请注意，至少在我的机器上通过纹理进行操作比通过缓冲区进行操作要慢，因此虽然 JavaScript 的工作量较少(每个四边形只有一个 worldPosition 更新)，但 GPU 的工作量显然更大(至少在我的机器上)。对于我来说，缓冲版本以 60fps 的速度运行 100k 四边形，而纹理版本以大约 40fps 的速度运行 100k 四边形。我将它降低到 50k，但当然这些数字是针对我的机器的。其他机器会很。

像这样的技术可以让你拥有更多的四边形，但它是以牺牲灵 active 为代价的。您只能以您在着色器中提供的方式操作它们。例如，如果您希望能够从不同的原点(中心、左上角、右下角等)进行缩放，则需要添加另一条数据或设置位置。如果要旋转，则需要添加旋转数据等...
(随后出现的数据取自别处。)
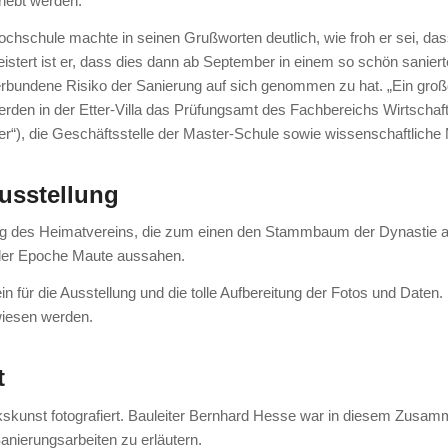
lebt werden.“
ochschule machte in seinen Grußworten deutlich, wie froh er sei, d
stert ist er, dass dies dann ab September in einem so schön sanie
erbundene Risiko der Sanierung auf sich genommen zu hat. „Ein groß
rden in der Etter-Villa das Prüfungsamt des Fachbereichs Wirtschaft
“), die Geschäftsstelle der Master-Schule sowie wissenschaftliche M
usstellung
ng des Heimatvereins, die zum einen den Stammbaum der Dynastie au
der Epoche Maute aussahen.
n für die Ausstellung und die tolle Aufbereitung der Fotos und Dat
wiesen werden.
t
erkskunst fotografiert. Bauleiter Bernhard Hesse war in diesem Zus
nierungsarbeiten zu erläutern.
您甚至可以在每个四边形中传递整个矩阵，但随后您将在每个四边形上传 16 个浮点数。它仍然可能更快，因为您在调用 gl.uniformMatrix4fv 时已经这样做了但你只会打两个电话， gl.bufferData或 gl.texImage2D上传新矩阵，然后 gl.drawXXX画。

还有一个问题是你提到了纹理。如果每个四边形使用不同的纹理，那么您需要弄清楚如何将它们转换为纹理图集(一个纹理中的所有图像)，在这种情况下，您的 UV 坐标不会像上面那样重复。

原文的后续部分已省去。